-- TASK DIRECTIONS --
From the records below, copy out exactly the lines from the one containing "promotes the formation of cooperatives in" to the one containing "its ruler, all", both included. Add nothing else.

····················

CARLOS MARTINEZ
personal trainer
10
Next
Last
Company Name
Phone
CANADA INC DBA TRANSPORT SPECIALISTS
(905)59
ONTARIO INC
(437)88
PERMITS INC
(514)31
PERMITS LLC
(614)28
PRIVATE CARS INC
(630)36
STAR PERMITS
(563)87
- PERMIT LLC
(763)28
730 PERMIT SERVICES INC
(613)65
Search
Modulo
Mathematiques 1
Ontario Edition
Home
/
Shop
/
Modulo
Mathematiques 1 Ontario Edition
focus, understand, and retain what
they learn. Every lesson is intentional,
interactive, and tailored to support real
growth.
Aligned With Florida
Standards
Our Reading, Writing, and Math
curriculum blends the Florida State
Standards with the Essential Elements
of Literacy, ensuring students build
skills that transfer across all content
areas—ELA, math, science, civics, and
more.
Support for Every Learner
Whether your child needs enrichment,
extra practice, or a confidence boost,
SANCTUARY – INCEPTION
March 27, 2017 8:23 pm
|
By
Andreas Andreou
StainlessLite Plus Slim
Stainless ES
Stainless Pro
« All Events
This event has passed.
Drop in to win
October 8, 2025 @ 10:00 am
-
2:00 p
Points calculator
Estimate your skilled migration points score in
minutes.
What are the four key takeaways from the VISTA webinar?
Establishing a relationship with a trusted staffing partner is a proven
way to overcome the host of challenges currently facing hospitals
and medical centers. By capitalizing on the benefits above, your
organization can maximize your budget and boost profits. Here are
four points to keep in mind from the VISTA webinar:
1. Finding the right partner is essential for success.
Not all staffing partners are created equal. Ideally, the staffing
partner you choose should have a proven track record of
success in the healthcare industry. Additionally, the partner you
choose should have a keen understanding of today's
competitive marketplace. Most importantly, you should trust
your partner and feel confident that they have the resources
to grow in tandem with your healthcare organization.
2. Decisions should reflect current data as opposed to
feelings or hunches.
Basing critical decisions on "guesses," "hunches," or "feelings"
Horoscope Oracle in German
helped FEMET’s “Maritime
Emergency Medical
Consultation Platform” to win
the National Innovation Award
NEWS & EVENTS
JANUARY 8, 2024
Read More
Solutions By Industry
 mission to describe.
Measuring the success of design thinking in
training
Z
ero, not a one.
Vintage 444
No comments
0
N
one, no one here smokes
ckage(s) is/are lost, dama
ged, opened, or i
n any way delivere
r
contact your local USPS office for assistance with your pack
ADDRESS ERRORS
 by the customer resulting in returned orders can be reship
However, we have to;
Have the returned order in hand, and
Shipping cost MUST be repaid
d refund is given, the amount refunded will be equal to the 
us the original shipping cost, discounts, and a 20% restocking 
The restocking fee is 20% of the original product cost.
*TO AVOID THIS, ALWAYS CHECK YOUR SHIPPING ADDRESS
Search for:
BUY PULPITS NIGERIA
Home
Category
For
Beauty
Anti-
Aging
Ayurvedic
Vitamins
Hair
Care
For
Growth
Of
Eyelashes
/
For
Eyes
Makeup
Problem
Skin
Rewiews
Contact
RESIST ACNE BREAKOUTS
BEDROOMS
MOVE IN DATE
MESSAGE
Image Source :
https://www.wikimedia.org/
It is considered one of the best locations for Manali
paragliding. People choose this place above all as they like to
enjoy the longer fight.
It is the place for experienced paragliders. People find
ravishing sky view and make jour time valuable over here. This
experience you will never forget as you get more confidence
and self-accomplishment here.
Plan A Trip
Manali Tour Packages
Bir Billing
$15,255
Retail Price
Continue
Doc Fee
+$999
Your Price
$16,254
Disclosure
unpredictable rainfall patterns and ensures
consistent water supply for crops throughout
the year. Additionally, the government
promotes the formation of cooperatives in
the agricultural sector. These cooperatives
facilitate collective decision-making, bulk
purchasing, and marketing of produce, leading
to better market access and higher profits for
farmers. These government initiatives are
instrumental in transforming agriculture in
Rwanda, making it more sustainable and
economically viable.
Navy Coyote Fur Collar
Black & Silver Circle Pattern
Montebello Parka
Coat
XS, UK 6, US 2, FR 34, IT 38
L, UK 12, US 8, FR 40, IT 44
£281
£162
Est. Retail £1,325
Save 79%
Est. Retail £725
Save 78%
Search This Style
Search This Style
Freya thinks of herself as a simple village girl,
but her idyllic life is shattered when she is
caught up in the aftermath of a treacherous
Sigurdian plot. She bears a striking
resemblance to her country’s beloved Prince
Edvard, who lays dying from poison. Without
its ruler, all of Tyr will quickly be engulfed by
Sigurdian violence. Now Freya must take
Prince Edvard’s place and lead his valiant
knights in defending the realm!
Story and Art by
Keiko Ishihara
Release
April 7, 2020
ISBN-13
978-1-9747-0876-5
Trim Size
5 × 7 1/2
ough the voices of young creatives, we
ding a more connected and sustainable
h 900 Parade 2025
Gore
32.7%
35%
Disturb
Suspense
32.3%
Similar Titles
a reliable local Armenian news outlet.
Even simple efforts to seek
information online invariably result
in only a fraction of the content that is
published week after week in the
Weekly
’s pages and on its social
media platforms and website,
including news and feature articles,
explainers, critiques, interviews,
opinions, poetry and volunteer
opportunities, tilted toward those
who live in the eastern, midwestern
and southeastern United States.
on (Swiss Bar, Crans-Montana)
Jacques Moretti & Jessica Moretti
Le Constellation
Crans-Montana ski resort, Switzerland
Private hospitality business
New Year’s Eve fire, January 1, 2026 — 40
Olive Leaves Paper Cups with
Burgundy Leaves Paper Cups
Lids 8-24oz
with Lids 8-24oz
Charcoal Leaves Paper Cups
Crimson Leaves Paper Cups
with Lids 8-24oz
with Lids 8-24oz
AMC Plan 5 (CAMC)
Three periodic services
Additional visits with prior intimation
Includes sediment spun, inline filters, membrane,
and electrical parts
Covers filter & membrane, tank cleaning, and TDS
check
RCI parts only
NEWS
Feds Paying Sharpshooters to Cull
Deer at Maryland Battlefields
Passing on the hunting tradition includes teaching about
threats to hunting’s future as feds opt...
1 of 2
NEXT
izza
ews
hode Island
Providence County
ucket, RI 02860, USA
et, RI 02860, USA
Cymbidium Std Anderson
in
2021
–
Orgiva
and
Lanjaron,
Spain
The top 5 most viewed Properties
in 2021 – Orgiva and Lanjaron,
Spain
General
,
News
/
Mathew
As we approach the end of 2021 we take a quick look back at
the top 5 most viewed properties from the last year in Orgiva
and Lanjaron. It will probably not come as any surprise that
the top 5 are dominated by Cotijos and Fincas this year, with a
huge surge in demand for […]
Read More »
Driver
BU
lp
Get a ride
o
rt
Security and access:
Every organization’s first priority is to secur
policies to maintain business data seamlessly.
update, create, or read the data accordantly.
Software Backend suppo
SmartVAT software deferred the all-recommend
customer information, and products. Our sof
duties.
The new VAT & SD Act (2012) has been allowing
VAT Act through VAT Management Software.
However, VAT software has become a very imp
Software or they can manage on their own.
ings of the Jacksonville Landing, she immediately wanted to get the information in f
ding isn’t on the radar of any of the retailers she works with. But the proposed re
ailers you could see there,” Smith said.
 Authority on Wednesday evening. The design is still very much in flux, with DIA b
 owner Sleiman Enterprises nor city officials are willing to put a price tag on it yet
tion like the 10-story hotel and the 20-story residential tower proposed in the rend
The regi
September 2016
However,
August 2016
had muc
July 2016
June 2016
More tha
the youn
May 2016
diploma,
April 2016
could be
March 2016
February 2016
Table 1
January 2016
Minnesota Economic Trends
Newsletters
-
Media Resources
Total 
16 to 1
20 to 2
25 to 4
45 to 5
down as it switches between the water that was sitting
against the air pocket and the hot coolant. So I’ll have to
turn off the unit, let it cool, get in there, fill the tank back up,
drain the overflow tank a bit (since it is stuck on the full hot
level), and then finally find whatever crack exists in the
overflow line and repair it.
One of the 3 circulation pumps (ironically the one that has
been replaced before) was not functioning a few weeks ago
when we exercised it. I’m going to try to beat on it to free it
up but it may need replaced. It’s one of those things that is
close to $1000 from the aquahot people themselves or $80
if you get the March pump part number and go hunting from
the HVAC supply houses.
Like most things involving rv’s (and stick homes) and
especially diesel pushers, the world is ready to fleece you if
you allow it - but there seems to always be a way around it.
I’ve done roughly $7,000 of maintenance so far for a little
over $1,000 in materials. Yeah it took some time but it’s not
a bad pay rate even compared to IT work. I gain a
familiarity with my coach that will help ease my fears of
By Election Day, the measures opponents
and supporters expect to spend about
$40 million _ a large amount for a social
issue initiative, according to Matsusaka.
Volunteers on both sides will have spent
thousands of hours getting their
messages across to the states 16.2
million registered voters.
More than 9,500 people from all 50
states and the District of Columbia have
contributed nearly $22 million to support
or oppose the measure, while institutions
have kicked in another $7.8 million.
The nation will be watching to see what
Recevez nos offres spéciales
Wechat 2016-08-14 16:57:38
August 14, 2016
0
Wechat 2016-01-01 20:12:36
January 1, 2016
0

····················

-- RESULT OF THE EXERCISE --
promotes the formation of cooperatives in
the agricultural sector. These cooperatives
facilitate collective decision-making, bulk
purchasing, and marketing of produce, leading
to better market access and higher profits for
farmers. These government initiatives are
instrumental in transforming agriculture in
Rwanda, making it more sustainable and
economically viable.
Navy Coyote Fur Collar
Black & Silver Circle Pattern
Montebello Parka
Coat
XS, UK 6, US 2, FR 34, IT 38
L, UK 12, US 8, FR 40, IT 44
£281
£162
Est. Retail £1,325
Save 79%
Est. Retail £725
Save 78%
Search This Style
Search This Style
Freya thinks of herself as a simple village girl,
but her idyllic life is shattered when she is
caught up in the aftermath of a treacherous
Sigurdian plot. She bears a striking
resemblance to her country’s beloved Prince
Edvard, who lays dying from poison. Without
its ruler, all of Tyr will quickly be engulfed by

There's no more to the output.